The combination of a higher production rate (compared to the second quarter of last year) and much higher oil and gas prices resulted in an increase in total revenues of more than 150%, from 188 M CA$ to just over CA$463 million. And as you can see below, although condensate made up just over 30% of oil equivalent production, it made up about 60% of total revenue, so while NuVista is for sure a gas player production-based natural gas, in fact, is not the most important product.
After deducting royalties payable on the production of these fossil fuels, net revenue was approximately C$392 million, and after taking into account hedging, total revenue was C$395 million. As you can see below, NuVista made over C$75 million in hedging losses, but on other positions, it recorded an unrealized gain of almost C$79 million. And as oil and gas prices have continued to fall, some of those unrealized gains will likely soon be monetized.
Total operating expenses were just under C$165 million, meaning NuVista reported pre-tax income of C$231 million and net income of just under C$178 million. Canadian dollars for an EPS of C$0.78. A very good quarter indeed.
The cash flow result was also quite strong, but investors are cautioned that operating cash flow includes hedging losses but does not include hedging gains until they are realized. The C$228 million in operating cash flow sounds pretty impressive, but there are a few things to consider here.
First, there was deferred income tax of almost C$53 million. This is good for now as NuVista does not expect to be taxable this year, but in its management discussion and analysis document the company clearly mentioned that it expects to be taxable in cash in 2023.
Second, there was a contribution of C$29 million from changes in working capital, while third, the company also spent C$1.3 million to make lease payments. Adjusting cash flow from operations for all of these items would result in cash flow from operations of C$145 million. Keep in mind that this still includes the approximately C$76 million in coverage losses.
Total capex was approximately C$115 million (bringing first-half capex to just under C$235 million). However, it is important to realize that capital expenditure includes a substantial amount of growth investment. As you can see below, NuVista’s planned sustaining investments are just under C$250 million. So I’m going to add about 10% and use sustaining investments of about C$70 million per quarter. Adjusted cash flow from operations in the second quarter would have been approximately C$75 million or approximately C$0.33 per share.
This means that even if you include the C$75.5 million in hedging losses, NuVista is generating north of C$1.3 per share in free cash flow. And the image above tells us something else: even if oil rice fell back to just US$65 WTI with NYMEX natural gas at US$3, operating cash flow would still be around 550-575 million. Canadian dollars, resulting in a free cash flow result of C$300 million.

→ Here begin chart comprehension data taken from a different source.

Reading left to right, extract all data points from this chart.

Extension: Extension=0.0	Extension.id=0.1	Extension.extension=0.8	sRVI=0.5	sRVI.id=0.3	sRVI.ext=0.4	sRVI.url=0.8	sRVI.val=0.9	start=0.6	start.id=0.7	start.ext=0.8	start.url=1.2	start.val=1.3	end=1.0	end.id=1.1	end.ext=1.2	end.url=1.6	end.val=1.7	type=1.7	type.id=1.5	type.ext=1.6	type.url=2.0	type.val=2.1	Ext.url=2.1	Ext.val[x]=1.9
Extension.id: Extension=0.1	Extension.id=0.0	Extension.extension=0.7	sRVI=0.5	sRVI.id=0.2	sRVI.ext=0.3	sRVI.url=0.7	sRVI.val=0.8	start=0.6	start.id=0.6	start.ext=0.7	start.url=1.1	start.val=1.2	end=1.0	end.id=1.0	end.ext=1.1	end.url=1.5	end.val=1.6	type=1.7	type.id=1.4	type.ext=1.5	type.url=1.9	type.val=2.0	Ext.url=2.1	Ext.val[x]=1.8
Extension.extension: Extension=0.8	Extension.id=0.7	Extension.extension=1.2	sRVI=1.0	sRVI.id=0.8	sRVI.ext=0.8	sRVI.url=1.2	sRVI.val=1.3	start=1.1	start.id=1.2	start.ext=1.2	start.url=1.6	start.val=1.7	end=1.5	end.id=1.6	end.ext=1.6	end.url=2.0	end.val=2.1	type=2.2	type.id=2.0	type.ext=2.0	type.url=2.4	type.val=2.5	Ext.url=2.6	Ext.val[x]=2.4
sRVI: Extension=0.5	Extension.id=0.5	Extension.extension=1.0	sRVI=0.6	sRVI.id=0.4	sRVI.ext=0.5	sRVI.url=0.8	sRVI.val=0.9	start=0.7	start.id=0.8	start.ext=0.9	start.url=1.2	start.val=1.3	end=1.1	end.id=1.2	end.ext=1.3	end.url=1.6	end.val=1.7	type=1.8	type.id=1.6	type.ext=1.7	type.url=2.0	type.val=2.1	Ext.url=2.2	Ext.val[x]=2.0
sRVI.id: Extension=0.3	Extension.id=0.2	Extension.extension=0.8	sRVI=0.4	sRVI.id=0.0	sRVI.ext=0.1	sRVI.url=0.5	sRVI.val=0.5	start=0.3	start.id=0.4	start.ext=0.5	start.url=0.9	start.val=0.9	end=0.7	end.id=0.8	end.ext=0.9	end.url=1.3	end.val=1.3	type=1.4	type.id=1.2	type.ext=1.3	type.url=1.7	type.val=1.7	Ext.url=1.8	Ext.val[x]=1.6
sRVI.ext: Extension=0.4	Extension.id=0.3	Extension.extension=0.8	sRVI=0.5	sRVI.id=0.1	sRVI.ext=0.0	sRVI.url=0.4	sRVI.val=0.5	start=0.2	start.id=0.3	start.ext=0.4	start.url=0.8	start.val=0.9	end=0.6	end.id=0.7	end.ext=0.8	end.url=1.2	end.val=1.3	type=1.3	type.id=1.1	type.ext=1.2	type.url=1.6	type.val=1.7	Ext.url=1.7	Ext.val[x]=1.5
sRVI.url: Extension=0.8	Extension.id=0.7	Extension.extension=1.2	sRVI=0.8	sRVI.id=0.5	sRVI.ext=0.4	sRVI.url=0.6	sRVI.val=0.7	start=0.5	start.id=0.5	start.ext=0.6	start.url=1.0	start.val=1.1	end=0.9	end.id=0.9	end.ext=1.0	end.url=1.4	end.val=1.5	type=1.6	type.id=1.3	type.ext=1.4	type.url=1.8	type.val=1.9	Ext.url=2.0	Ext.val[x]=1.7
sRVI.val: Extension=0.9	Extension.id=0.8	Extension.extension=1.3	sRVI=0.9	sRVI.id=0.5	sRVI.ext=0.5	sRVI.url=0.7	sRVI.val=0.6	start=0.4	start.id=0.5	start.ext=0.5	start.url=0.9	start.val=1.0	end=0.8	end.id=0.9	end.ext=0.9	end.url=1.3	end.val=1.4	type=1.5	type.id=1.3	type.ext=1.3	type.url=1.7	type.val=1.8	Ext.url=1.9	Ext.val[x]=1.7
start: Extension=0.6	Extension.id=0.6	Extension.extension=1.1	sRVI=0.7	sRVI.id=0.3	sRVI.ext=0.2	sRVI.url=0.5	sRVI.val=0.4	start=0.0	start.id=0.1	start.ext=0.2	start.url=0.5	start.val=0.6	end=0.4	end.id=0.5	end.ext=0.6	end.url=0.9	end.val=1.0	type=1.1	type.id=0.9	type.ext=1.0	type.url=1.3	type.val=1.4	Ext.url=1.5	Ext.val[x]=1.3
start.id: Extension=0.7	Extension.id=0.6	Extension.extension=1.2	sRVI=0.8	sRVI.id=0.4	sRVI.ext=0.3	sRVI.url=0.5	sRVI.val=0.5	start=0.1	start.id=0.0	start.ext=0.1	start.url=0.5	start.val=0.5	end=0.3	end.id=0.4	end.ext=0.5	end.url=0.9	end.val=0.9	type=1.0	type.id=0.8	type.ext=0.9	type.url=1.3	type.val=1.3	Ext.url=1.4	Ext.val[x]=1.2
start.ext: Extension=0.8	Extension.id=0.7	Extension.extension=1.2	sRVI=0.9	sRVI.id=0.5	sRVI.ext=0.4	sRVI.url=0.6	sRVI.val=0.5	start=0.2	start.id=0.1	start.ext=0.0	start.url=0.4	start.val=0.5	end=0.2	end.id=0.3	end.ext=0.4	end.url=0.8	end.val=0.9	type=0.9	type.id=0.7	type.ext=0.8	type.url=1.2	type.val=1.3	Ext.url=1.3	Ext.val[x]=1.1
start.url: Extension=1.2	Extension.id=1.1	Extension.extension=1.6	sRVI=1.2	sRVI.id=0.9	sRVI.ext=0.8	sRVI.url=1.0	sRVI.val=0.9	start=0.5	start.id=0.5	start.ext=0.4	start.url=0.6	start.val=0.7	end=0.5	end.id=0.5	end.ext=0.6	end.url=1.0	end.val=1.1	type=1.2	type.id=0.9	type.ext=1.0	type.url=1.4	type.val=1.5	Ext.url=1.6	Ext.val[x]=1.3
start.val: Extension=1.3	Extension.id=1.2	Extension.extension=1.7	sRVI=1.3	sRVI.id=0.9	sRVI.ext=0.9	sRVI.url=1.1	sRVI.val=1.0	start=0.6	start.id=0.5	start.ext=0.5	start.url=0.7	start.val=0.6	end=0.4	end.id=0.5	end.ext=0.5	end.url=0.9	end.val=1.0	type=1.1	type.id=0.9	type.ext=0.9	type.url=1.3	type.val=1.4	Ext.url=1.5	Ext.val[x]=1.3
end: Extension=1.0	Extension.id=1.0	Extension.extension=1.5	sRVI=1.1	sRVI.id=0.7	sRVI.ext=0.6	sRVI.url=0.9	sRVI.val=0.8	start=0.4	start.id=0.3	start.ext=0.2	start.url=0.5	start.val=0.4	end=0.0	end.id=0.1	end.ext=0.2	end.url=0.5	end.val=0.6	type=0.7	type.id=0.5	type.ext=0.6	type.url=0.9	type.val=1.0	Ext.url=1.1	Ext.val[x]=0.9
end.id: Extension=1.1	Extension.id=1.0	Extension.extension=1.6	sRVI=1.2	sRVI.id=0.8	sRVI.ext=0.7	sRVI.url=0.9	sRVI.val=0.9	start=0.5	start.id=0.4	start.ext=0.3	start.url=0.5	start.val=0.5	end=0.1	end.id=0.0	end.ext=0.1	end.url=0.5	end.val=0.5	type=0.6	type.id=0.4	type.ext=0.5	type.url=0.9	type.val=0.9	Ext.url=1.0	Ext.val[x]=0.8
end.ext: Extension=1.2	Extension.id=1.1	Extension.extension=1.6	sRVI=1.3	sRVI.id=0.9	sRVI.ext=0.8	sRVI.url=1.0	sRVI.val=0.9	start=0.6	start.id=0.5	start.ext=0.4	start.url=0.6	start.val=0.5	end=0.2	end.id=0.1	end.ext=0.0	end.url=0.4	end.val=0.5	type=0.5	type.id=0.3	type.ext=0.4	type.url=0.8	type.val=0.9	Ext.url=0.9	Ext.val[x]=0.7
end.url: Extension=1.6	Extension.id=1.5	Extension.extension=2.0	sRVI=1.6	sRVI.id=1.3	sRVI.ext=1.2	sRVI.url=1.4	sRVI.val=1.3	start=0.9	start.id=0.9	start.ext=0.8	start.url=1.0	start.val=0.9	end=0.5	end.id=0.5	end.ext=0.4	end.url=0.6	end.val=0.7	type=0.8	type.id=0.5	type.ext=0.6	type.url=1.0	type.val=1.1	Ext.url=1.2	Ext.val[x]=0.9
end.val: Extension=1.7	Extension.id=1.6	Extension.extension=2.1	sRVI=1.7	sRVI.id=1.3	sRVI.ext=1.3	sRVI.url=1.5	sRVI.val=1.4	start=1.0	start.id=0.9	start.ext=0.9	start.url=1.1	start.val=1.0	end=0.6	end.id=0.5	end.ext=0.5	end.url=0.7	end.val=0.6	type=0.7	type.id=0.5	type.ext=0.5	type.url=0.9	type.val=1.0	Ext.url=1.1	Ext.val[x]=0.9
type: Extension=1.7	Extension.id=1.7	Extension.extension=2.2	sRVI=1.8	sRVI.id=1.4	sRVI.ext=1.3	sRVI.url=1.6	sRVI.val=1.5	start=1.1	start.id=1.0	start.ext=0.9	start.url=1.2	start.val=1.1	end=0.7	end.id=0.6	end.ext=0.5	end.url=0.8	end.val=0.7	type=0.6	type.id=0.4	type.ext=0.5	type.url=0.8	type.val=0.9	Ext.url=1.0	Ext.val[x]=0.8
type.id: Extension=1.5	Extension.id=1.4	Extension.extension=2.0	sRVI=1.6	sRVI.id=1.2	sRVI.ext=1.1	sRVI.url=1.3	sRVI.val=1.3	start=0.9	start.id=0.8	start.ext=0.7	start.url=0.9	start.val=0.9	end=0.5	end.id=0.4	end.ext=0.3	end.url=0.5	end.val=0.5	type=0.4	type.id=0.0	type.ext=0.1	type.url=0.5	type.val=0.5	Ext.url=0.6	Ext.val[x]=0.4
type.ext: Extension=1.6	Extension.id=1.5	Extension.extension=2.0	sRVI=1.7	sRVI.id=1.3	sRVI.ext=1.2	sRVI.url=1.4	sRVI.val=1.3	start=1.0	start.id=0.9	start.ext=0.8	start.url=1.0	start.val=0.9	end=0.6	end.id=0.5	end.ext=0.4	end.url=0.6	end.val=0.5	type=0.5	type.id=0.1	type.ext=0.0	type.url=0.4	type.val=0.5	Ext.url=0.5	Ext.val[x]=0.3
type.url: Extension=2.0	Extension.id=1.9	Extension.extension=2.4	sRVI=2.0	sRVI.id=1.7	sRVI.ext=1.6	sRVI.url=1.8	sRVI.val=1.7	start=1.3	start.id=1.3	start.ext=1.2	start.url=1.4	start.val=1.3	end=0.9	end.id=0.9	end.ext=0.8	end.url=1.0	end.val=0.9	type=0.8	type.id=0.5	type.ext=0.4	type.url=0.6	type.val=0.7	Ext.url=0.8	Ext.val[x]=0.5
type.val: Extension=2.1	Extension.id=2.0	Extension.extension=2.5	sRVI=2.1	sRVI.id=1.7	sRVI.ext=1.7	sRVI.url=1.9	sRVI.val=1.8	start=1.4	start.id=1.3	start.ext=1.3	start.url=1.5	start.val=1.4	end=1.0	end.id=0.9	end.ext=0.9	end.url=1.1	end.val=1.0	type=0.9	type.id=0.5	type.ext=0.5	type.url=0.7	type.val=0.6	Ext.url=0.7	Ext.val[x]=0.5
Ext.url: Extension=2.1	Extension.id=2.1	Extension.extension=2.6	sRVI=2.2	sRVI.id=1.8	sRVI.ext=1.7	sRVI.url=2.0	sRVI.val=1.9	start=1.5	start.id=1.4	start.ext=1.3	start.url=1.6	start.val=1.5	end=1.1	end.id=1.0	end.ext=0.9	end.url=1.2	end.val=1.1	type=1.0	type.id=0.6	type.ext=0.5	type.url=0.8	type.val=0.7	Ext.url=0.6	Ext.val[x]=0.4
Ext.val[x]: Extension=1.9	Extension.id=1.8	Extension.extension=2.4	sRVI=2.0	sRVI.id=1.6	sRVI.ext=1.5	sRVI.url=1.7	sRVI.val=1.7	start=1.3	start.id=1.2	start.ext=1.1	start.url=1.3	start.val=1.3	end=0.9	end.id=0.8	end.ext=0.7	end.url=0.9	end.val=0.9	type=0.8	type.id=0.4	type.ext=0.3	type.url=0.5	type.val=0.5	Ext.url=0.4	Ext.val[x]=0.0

While you could argue that the AECO price is lower, keep in mind that NuVista often covers the NYMEX/AECO differential as well. On top of that, natural gas is really just a by-product of condensate production, so the price of oil will be more important to NuVista than the price of natural gas.
NuVista Energy has a reputation as a natural gas producer, but at today’s commodity prices, the price of oil is more important because its condensate production is (still) more valuable than natural gas production.
Thanks to the strong performance in the second quarter, NuVista’s net debt (excluding lease liabilities) decreased to just C$280 million (although the working capital deficit of C$113 million should also be taken into account here). And although the price of oil and gas (excluding NYMEX) weakens over the summer, cash flow sensitivity analysis clearly shows that even at $65 of WTI and $3 of natural gas, NuVista still trading at a free cash flow yield of 12% to 13%.